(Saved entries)
==================================================
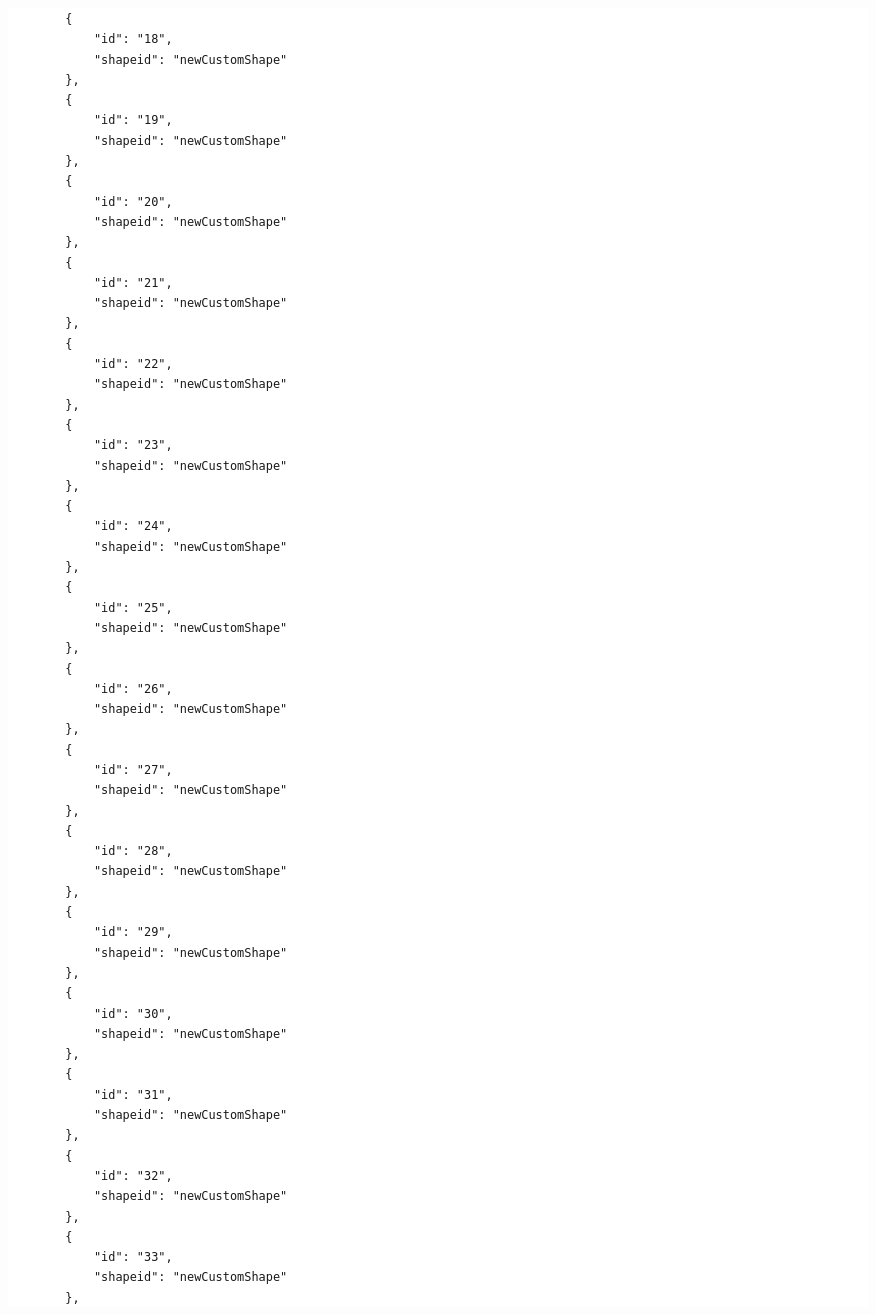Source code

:             {
                "id": "18",
                "shapeid": "newCustomShape"
            },
            {
                "id": "19",
                "shapeid": "newCustomShape"
            },
            {
                "id": "20",
                "shapeid": "newCustomShape"
            },
            {
                "id": "21",
                "shapeid": "newCustomShape"
            },
            {
                "id": "22",
                "shapeid": "newCustomShape"
            },
            {
                "id": "23",
                "shapeid": "newCustomShape"
            },
            {
                "id": "24",
                "shapeid": "newCustomShape"
            },
            {
                "id": "25",
                "shapeid": "newCustomShape"
            },
            {
                "id": "26",
                "shapeid": "newCustomShape"
            },
            {
                "id": "27",
                "shapeid": "newCustomShape"
            },
            {
                "id": "28",
                "shapeid": "newCustomShape"
            },
            {
                "id": "29",
                "shapeid": "newCustomShape"
            },
            {
                "id": "30",
                "shapeid": "newCustomShape"
            },
            {
                "id": "31",
                "shapeid": "newCustomShape"
            },
            {
                "id": "32",
                "shapeid": "newCustomShape"
            },
            {
                "id": "33",
                "shapeid": "newCustomShape"
            },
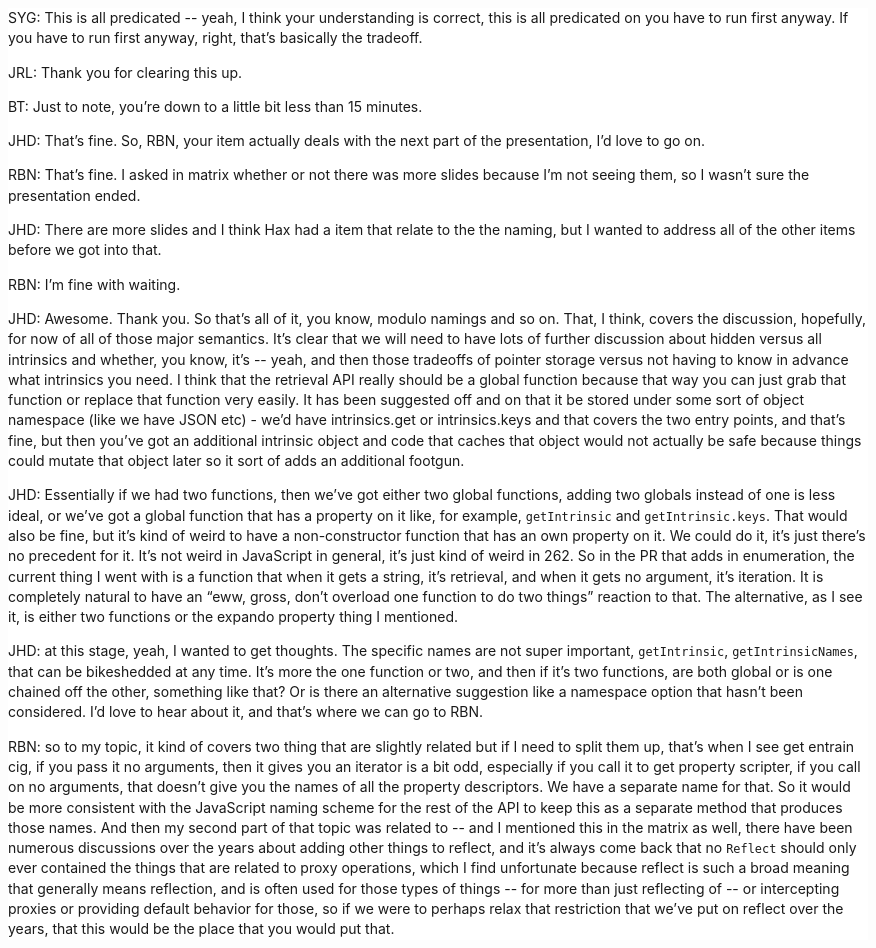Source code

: SYG: This is all predicated -- yeah, I think your understanding is correct, this is all predicated on you have to run first anyway. If you have to run first anyway, right, that’s basically the tradeoff.

JRL: Thank you for clearing this up.

BT: Just to note, you’re down to a little bit less than 15
minutes.

JHD: That’s fine. So, RBN, your item actually deals with the next part of the presentation, I’d love to go on.

RBN: That’s fine. I asked in matrix whether or not there was more slides because I’m not seeing them, so I wasn’t sure the presentation ended.

JHD:  There are more slides and I think Hax had a item that relate to the the naming, but I wanted to address all of the other items before we got into that.

RBN: I’m fine with waiting.

JHD: Awesome. Thank you. So that’s all of it, you know, modulo namings and so on. That, I think, covers the discussion, hopefully, for now of all of those major semantics. It’s clear that we will need to have lots of further discussion about hidden versus all intrinsics and whether, you know, it’s -- yeah, and then those tradeoffs of pointer storage versus not having to know in advance what intrinsics you need. I think that the retrieval API really should be a global function because that way you can just grab that function or replace that function very easily. It has been suggested off and on that it be stored under some sort of object namespace (like we have JSON etc) - we’d have intrinsics.get or intrinsics.keys and that covers the two entry points, and that’s fine, but then you’ve got an additional intrinsic object and code that caches that object would not actually be safe because things could mutate that object later so it sort of adds an additional footgun.

JHD: Essentially if we had two functions, then we’ve got either two global functions, adding two globals instead of one is less ideal, or we’ve got a global function that has a property on it like, for example, `getIntrinsic` and `getIntrinsic.keys`. That would also be fine, but it’s kind of weird to have a non-constructor function that has an own property on it. We could do it, it’s just there’s no precedent for it. It’s not weird in JavaScript in general, it’s just kind of weird in 262. So in the PR that adds in enumeration, the current thing I went with is a function that when it gets a string, it’s retrieval, and when it gets no argument, it’s iteration. It is completely natural to have an “eww, gross, don’t overload one function to do two things” reaction to that. The alternative, as I see it, is either two functions or the expando property thing I mentioned.

JHD: at this stage, yeah, I wanted to get thoughts. The specific names are not super important, `getIntrinsic`, `getIntrinsicNames`, that can be bikeshedded at any time. It’s more the one function or two, and then if it’s two functions, are both global or is one chained off the other, something like that?  Or is there an alternative suggestion like a namespace option that hasn’t been considered. I’d love to hear about it, and that’s where we can go to RBN.

RBN: so to my topic, it kind of covers two thing that are slightly related but if I need to split them up, that’s when I see get entrain cig, if you pass it no arguments, then it gives you an iterator is a bit odd, especially if you call it to get property scripter, if you call on no arguments, that doesn’t give you the names of all the property descriptors. We have a separate name for that. So it would be more consistent with the JavaScript naming scheme for the rest of the API to keep this as a separate method that produces those names. And then my second part of that topic was related to -- and I mentioned this in the matrix as well, there have been numerous discussions over the years about adding other things to reflect, and it’s always come back that no `Reflect` should only ever contained the things that are related to proxy operations, which I find unfortunate because reflect is such a broad meaning that generally means reflection, and is often used for those types of things --
for more than just reflecting of -- or intercepting proxies or providing default behavior for those, so if we were to perhaps relax that restriction that we’ve put on reflect over the years, that this would be the place that you would put that.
==================================================
Put the lines of the listing above into a numbered list, leaving out blank lines. Begin at the line that contains "JHD: That’s fine." and stop after the line that contains "RBN: That’s fine.".

Answer section
1. JHD: That’s fine. So, RBN, your item actually deals with the next part of the presentation, I’d love to go on.
2. RBN: That’s fine. I asked in matrix whether or not there was more slides because I’m not seeing them, so I wasn’t sure the presentation ended.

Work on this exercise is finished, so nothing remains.